If someone outside the member's household who does not have a legal obligation to pay the member's expenses pays any medical bills for the member, treat the payment as a bill the member is obligated to pay. 

·   If it is unpaid at the first of the month in which the member wants to meet the spenddown, treat it as unpaid. Decide if the expense is an incurred medical bill or a medical deduction (461-5) and follow the applicable policy for how to apply bills. (461-8)

·    If it was paid in a retroactive month, or the application month, follow the policy for bills paid in a retroactive or application month (461-5).

·    If the bill was paid in full before the beginning of the retroactive period, it cannot be used to meet a spenddown.

·        Do not apply any of the bill toward a spenddown after the month it has been paid in full. [Exception applies to bills paid in the retroactive months.]

 

D.  Medicaid

1.    members may use Medicaid-payable expenses as incurred bills when other policy requirements are met.

 

·        If the medical service is received in the Medicaid benefit month for a person included in the medical coverage and is for a type of service Medicaid would cover for that person, the cost of the service is considered an incurred bill for that month.

·        Incurred medical bills do not become medical deductions in following months. This is because the member became eligible for Medicaid in the month the service was received, and any balance not used to meet the member's spenddown in that month will be paid by Medicaid.

2.    Medicaid co-payments and co-insurance are not allowable medical bills. 

3.    If a member has a Medicaid health plan and receives services from an out of network provider, Medicaid will not cover the bill.
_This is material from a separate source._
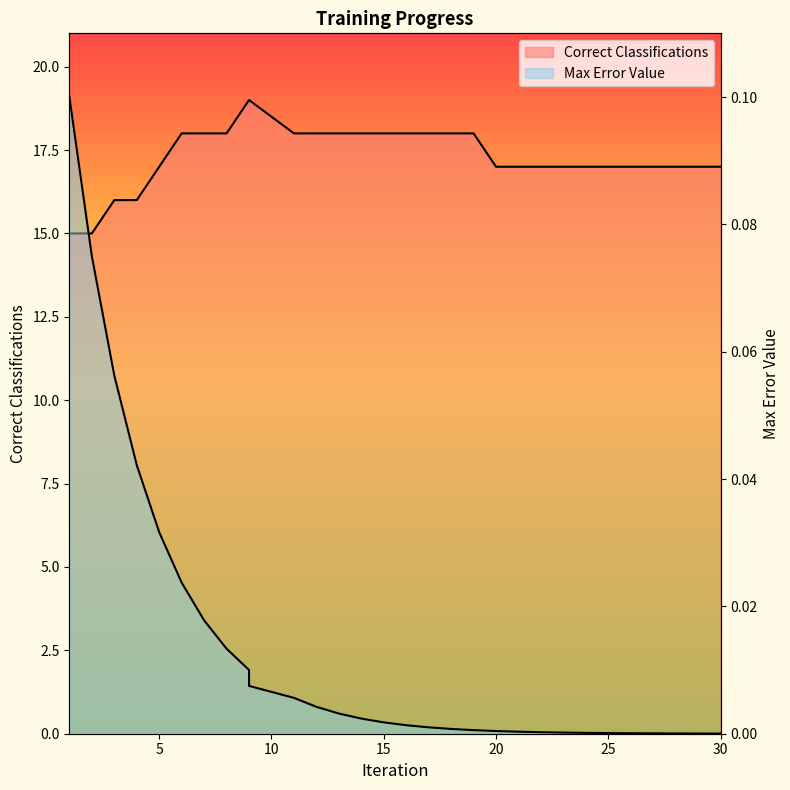

At which category is the sum across all series the highest?

9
If the member receives services from an out of network provider, or a non-Medicaid provider, for a medically necessary services, the bill may be used as a medical deduction to meet the spenddown.

4.    Remember that for in-patient hospital services received in a Medicaid month, Medicaid recipients must pay a Medicaid co-payment. 
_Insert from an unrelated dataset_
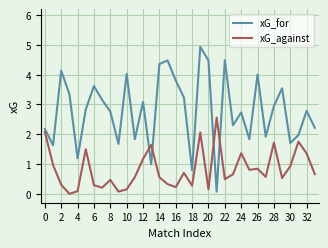

In xG_for, how many points are higher than both neighbors (excluding endpoints)?

11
a.    Consider the full cost of the spenddown amount and the Medicaid inpatient co-payment.

b.    Decide if the spenddown can be reduced with health insurance premiums or old medical bills the member still owes.

c.     The expenses Medicaid would cover need to be more than any spenddown remaining after deducting health insurance premiums and old medical bills.

d.    If the sum of the spenddown and the Medicaid hospital co-payment is not less than the expenses Medicaid will cover, it does not benefit the member to receive Medicaid.

e.    There is no Medicaid co-payment for Medicare services for members with QMB.